AH438-Final Exam - O'Keeffe-From Faraway Nearby

Artist: O'Keeffe, Georgia
Title of Work: From the Faraway Nearby
Date of Work: 1937
Nationality: American
Context: Biomorphic Abstraction with surreal overtones
Movement: American Abstraction
Medium: Oil
Subject: animal skull set in the southwest desert. O'Keeffe never felt these pictures of skulls were about death; she claimed such bones looked very lively to her. O'Keeffe clearly liked the complexity of shape she found in these skull bones. The strange, hypnotic clarity of the scene coupled with the mysterious shift in scale suggested by the picture's title go beyond the material world to suggest a more metaphysical reality that borders on the surreal.

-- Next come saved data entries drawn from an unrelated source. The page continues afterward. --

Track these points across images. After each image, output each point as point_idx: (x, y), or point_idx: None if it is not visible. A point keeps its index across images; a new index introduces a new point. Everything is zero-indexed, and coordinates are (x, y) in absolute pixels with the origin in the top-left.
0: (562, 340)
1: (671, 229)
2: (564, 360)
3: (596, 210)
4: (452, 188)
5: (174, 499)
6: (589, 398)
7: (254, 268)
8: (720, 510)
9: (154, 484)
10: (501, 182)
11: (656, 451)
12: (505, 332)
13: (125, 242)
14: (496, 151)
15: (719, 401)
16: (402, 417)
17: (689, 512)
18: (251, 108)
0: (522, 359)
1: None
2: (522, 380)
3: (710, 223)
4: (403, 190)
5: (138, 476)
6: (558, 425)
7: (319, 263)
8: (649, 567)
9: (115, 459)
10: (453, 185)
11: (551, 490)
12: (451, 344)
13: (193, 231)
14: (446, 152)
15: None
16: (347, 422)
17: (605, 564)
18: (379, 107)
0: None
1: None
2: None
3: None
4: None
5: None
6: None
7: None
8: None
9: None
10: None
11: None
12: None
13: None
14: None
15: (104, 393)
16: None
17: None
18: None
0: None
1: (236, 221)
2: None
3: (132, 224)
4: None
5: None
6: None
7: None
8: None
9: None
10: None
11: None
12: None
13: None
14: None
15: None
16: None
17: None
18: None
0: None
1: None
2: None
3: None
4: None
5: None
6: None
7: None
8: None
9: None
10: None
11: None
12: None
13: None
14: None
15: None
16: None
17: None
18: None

Style: "I look at nature and I see shapes." Her shapes unfold in a biomorphic way, with a curving, animated contour that may be hard-edged in its clarity of vision, but not geometric in form. Her biomorphic forms are more metamorphic, suggesting growth and regeneration, as well as body forms. O'Keeffe's work is at once both representational and abstract; in these later southwest scenes of the animal skulls, her painting also pushes toward the surreal.

Context: O'Keeffe is arguably the first American to develop an abstracting style that was not directly derived from European models. She gives us a home-grown abstraction that comes from a close observation of nature rather than from fantasy, though these later southwest images take on a surrealist overtone. What she paints is a world that did not exist before she painted it; in other words, she paints a personal vision more than a thing or object. And in the process she reveals new edges of vision. Like Mondrian, her image is not an illusionistic image of surface appearances, but an abstracted vision of the mystical inner construction of nature. Her abstract vision is less concerned with universals, though, and more engaged with the personal and unique moments of nature. For her nature is seen as abstract shapes and "felt" as interiorized body experiences (the "inner haptic").